DEV Community

CVE Reports
CVE Reports

Posted on • Originally published at cvereports.com

GHSA-Q66H-M87M-J2Q6: Coin Toss to Shell: Unmasking the bitcoinrb RPC Command Injection

Coin Toss to Shell: Unmasking the bitcoinrb RPC Command Injection

Vulnerability ID: GHSA-Q66H-M87M-J2Q6
CVSS Score: 9.8
Published: 2026-02-10

A critical Command Injection vulnerability was discovered in the bitcoinrb RubyGem, a Ruby implementation of the Bitcoin protocol. The flaw stems from insecure dynamic method dispatch in the RPC server component, specifically the misuse of Ruby's Object#send method. By crafting a malicious JSON-RPC request, an unauthenticated attacker can invoke arbitrary Ruby Kernel methods—such as system or exec—effectively turning a Bitcoin node into a remote shell.

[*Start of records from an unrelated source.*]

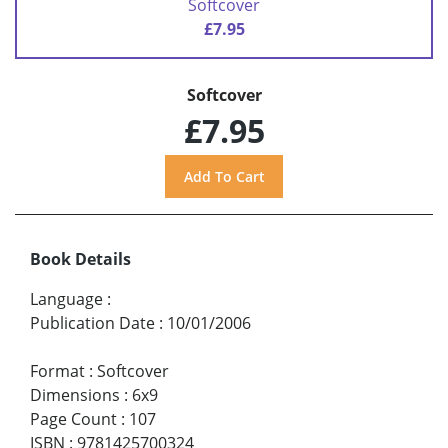
Softcover
£7.95
Softcover
£7.95
Book Details
Language
:
Publication Date
:
10/01/2006
Format
:
Softcover
Dimensions
:
6x9
Page Count
:
107
ISBN
:
9781425700324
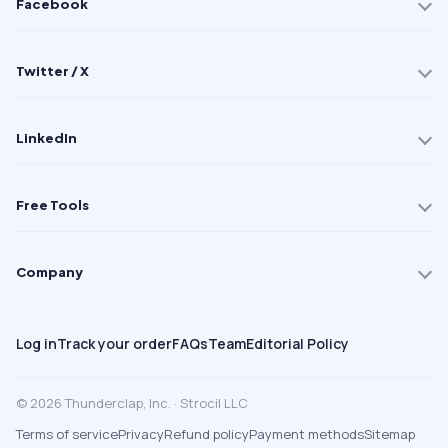
Facebook
Twitter / X
LinkedIn
Free Tools
Company
Log in
Track your order
FAQs
Team
Editorial Policy
© 2026 Thunderclap, Inc. · Strocil LLC
Terms of service
Privacy
Refund policy
Payment methods
Sitemap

This vulnerability affects all versions prior to 1.12.0.

TL;DR

The bitcoinrb gem's RPC server blindly trusts user input when invoking methods, allowing attackers to execute system commands via the JSON method field. If you run a node with this gem exposed, your server is compromised. Update to v1.12.0 immediately.


⚠️ Exploit Status: POC

Technical Details

  • Vulnerability Type: Command Injection / Unsafe Reflection
  • Attack Vector: Network (RPC Interface)
  • Affected Component: lib/bitcoin/rpc/http_server.rb
  • Dangerous Method: Object#send
  • CVSS Score: 9.8 (Critical)
  • Patch Version: 1.12.0

Affected Systems

  • bitcoinrb < 1.12.0
  • bitcoinrb: < 1.12.0 (Fixed in: 1.12.0)

Code Analysis

Commit: 0703271

Fix RCE by whitelisting RPC commands

@@ -1,5 +1,18 @@
+SUPPORTED_COMMANDS = %w[
+  getblockchaininfo
+  stop
...]
Enter fullscreen mode Exit fullscreen mode

Exploit Details

  • Generated: Curl command injecting 'system' method into RPC request.

Mitigation Strategies

  • Update bitcoinrb to version 1.12.0 immediately.
  • Restrict network access to the RPC port (default 8332).
  • Implement strong RPC authentication.

Remediation Steps:

  1. Stop the running ruby process.
  2. Run bundle update bitcoinrb to fetch version 1.12.0.
  3. Verify the version with bundle list bitcoinrb.
  4. Restart the application.
  5. Review logs for past exploitation attempts.